◆ **Exercise data**
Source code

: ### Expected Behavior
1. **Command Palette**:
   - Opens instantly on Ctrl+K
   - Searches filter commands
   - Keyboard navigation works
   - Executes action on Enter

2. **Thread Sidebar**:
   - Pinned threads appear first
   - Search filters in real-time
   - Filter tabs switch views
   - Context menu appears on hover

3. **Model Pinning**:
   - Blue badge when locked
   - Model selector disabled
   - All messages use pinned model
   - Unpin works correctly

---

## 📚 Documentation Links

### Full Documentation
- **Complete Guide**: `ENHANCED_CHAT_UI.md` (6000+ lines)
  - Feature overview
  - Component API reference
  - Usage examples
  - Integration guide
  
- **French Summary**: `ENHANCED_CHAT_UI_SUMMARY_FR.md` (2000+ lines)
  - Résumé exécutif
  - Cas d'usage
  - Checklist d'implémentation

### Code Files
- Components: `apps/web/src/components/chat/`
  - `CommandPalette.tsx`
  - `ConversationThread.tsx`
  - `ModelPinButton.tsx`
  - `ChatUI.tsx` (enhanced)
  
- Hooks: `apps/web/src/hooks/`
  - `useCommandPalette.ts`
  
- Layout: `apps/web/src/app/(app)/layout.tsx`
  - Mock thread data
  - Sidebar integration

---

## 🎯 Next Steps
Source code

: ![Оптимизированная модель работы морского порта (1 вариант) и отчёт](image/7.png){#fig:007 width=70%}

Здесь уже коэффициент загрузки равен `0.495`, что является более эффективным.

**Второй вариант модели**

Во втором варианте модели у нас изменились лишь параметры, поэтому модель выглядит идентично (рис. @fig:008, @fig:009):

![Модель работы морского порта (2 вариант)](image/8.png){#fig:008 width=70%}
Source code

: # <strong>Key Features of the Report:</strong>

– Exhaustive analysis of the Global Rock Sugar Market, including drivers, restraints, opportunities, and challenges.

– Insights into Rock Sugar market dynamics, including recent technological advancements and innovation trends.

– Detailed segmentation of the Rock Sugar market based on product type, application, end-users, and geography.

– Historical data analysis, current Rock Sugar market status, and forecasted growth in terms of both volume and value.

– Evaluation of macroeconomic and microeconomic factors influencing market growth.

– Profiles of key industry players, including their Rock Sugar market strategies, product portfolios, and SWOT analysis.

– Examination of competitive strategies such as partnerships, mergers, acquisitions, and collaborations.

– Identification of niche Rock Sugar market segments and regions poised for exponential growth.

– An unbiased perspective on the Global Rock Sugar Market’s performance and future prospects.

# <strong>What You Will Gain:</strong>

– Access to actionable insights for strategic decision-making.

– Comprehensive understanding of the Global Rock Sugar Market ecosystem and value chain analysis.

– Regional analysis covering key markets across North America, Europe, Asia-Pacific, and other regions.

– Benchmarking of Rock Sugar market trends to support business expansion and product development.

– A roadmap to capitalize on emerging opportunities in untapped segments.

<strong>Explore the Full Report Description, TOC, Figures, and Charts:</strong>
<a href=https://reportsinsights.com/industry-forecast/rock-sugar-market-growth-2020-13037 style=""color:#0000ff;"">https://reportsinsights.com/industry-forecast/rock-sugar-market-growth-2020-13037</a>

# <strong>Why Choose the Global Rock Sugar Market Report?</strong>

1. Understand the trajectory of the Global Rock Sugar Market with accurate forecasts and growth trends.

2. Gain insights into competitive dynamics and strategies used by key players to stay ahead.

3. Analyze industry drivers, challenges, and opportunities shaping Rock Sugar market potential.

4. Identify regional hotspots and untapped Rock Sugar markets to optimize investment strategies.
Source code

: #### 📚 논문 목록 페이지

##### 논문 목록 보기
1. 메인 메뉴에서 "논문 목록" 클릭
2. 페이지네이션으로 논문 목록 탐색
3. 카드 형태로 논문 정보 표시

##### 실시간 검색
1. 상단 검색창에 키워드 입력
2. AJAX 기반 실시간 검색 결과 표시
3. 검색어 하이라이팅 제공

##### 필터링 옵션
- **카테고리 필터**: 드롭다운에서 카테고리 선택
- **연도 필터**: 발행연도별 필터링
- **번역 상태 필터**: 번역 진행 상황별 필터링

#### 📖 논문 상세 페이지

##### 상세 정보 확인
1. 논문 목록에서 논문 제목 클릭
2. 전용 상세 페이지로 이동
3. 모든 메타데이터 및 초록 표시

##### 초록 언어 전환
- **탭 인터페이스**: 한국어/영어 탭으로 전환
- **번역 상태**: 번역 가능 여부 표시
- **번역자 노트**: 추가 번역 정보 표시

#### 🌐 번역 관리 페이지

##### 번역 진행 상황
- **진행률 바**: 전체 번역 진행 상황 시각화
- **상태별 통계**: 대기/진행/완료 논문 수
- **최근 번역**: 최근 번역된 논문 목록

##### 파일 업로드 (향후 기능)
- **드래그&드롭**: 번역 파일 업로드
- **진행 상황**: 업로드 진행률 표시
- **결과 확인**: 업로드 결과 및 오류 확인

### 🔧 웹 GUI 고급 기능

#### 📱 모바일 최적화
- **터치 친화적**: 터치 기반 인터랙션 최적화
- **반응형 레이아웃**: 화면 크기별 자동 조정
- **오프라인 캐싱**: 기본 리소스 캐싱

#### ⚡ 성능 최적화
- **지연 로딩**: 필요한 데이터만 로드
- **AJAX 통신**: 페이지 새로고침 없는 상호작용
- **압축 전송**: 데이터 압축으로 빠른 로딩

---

◆ **Brief**
Copy exactly the lines from the one with "##### 파일 업로드 (향후 기능)" down to the last line of the records above, and leave out everything else.

◆ **Solved problem**
##### 파일 업로드 (향후 기능)
- **드래그&드롭**: 번역 파일 업로드
- **진행 상황**: 업로드 진행률 표시
- **결과 확인**: 업로드 결과 및 오류 확인

### 🔧 웹 GUI 고급 기능

#### 📱 모바일 최적화
- **터치 친화적**: 터치 기반 인터랙션 최적화
- **반응형 레이아웃**: 화면 크기별 자동 조정
- **오프라인 캐싱**: 기본 리소스 캐싱

#### ⚡ 성능 최적화
- **지연 로딩**: 필요한 데이터만 로드
- **AJAX 통신**: 페이지 새로고침 없는 상호작용
- **압축 전송**: 데이터 압축으로 빠른 로딩

---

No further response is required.